#### DOCUMENT SEGMENT ####

I will have friends and real connections in my community. I will feel supported and connected. I will have choices about who assists me with my health and care needs and how they do so – and most important I will have control, control of my money, my support and my life.
Or not.
It is not only science fiction that is all about utopias and dystopias (the nightmare version); it is also public policy and debate. In both there are perhaps more dystopias around than utopias, and certainly the way many have talked about the future of health and social care in recent years, all doom and gloom is very definitely dystopian. What is clear today is that we are at a critical point in the journey of the welfare state; and the Care Act (2014) is a marker on that journey: is it pointing onward and upward or down, down, down? And how helpful and robust is the much trumpeted wellbeing principle that is supposed to underpin the new Act.
The headlines are largely positive: personal budgets for all who meet eligibility criteria for social care, with direct payments as the favoured way of delivering; good information and advice including for those who don’t meet the criteria; support for person-centred support plans (albeit confusingly renamed “care and support plans”), and a strong steer that the person must be at the centre of the planning process; a boost for independent advocacy support; a better deal for family carers; and lots of encouragement for council adult services to join things up, with children’s services, with the health service and beyond.
So what’s not to like?
Most of the coverage in the specialist press has focused on funding issues and particularly the shortfall councils will face with all the new assessment work. But the fundamental challenges the new Act brings are not just about the how, they are also about the what; what exactly is it we are asked to do different that will move us toward utopia and away from the opposite?
We can only really get a sense of this when we scratch a bit deeper, beneath the surface of the Act itself to the draft regulations and guidance, on which the Department of Health consultation recently closed. In Control and our partners in the Inclusive Change network (Community Catalysts, Shared Lives Plus, Inclusive Neighbourhoods and Inclusion North) submitted a response to the consultation which welcomed the Act, the regulations and guidance but which also expressed a number of forthright concerns – areas we want to see strengthening.

#### EXTRACTED ENTRIES ####

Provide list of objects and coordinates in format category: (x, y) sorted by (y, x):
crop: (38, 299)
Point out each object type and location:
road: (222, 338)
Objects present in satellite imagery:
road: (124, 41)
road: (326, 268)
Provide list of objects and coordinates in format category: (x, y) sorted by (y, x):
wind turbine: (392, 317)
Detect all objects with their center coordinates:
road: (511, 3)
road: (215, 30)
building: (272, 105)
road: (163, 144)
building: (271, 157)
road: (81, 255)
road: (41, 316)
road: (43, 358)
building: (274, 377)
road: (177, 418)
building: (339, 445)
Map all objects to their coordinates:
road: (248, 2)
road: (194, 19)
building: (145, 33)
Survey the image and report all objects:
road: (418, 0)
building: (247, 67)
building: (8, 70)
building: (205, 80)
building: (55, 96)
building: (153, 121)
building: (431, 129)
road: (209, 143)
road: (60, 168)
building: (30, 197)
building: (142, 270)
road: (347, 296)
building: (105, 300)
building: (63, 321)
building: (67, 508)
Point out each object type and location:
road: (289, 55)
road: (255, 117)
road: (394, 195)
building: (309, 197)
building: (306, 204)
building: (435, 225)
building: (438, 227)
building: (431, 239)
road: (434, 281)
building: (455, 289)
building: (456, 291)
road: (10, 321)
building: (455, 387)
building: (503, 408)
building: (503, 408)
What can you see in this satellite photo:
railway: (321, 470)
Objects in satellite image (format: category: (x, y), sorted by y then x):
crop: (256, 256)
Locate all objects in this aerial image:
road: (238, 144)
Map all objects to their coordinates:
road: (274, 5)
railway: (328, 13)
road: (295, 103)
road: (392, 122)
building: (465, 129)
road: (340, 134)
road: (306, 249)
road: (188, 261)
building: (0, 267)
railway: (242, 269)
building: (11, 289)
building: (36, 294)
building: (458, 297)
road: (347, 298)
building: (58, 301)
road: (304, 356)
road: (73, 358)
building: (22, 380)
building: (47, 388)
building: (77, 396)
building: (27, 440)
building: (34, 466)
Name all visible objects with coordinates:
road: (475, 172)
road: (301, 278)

####

- [EXERCISE A]
According to the Care Act passage, which organizations are named as In Control's partners in the Inclusive Change network?
- [EXERCISE B]
From the Care Act passage, return the text starting at "The headlines are" and ending at "service and beyond.".
- [EXERCISE C]
Carry the Care Act commentary forward, picking up right after its final sentence.

- [WRITTEN REPLY A]
Community Catalysts, Shared Lives Plus, Inclusive Neighbourhoods and Inclusion North.

- [WRITTEN REPLY B]
The headlines are largely positive: personal budgets for all who meet eligibility criteria for social care, with direct payments as the favoured way of delivering; good information and advice including for those who don’t meet the criteria; support for person-centred support plans (albeit confusingly renamed “care and support plans”), and a strong steer that the person must be at the centre of the planning process; a boost for independent advocacy support; a better deal for family carers; and lots of encouragement for council adult services to join things up, with children’s services, with the health service and beyond.

- [WRITTEN REPLY C]
We said in our response that we strongly support the stated principles of the new legislation and the supporting documents: in particular we welcome the wellbeing principle, which is about “helping people achieve the outcomes that matter to their life.” We recognise this principle as embodying very much the same drive that led to self-directed supported, co-production and asset based community development. Finding a way to promote a person’s wellbeing has to be a good and much more positive approach than the old way which was about swooping into someone’s life (often too late!), like a fourth or fifth emergency service to solve problems – and then swooping out again to wait for the next crisis. This is of course no doubt a bit of a parody: the best councils and NHS services have always “done prevention,” but the issue here really is about the basis for our support we offer to people. Is our support aiming to really meet the citizens who come to us as living, breathing individuals with families, histories, something to say and something to offer, or is it aiming to see them as problems to be fixed like a piece of broken machinery?
The wellbeing principle is a sound basis: our problem is that much of the rest of the guidance does not support it strongly enough and in too many places it hasn’t moved far enough from the old deficit-based thinking. This is nowhere more the case than when it comes to the question of assessment. The third section of Part 1 of the Act is headed “Assessing needs” and the supporting documentation takes us through the detail of how this is to be achieved. To be crystal clear: of course we are not saying that social care services should not meet needs, nor that we should not be responsive when people come to us in distress, to tell us about their needs -that would be unethical if not nonsensical. What we are saying is that if you start your first conversation with someone in difficulty or distress from the premise that your role is to very simply define, identify and meet needs then you are setting out on the road to the gift of care; and giving the gift of care is the precise opposite of the wellbeing principle and the basis of self-direction.
Many of the subsequent areas for strengthening we see in the guidance documentation follow or are closely related to this fundamental issue. Some of the main ones are as follows:
- The guidance promotes self-assessment but falls short of making it the default position that council decisions in signing off support plans and allocating resources should be based on that self-assessment. The council keeps control.
- The legislation seeks to promotes the position of family carers by strengthening their right to an assessment, but the guidance is not sufficiently strong or clear in setting out how carers’ assessments and citizen assessments should sit together, particularly when it comes to the important issue of resource allocation. What we require is a formula that neither discounts the caring relationship in many families, nor presumes a “wish to care.” Short of this, nothing substantial will change for family carers.
- When discussing the support planning process the guidance seeks to promote the inclusion of “universal services and/or unpaid support.” Good – but it does this in such a weak way that you have to wonder whether anyone will notice. The guidance does not say as we believe it should that such services and support are the first recourse for many citizens and that many of the best plans are based on this premise.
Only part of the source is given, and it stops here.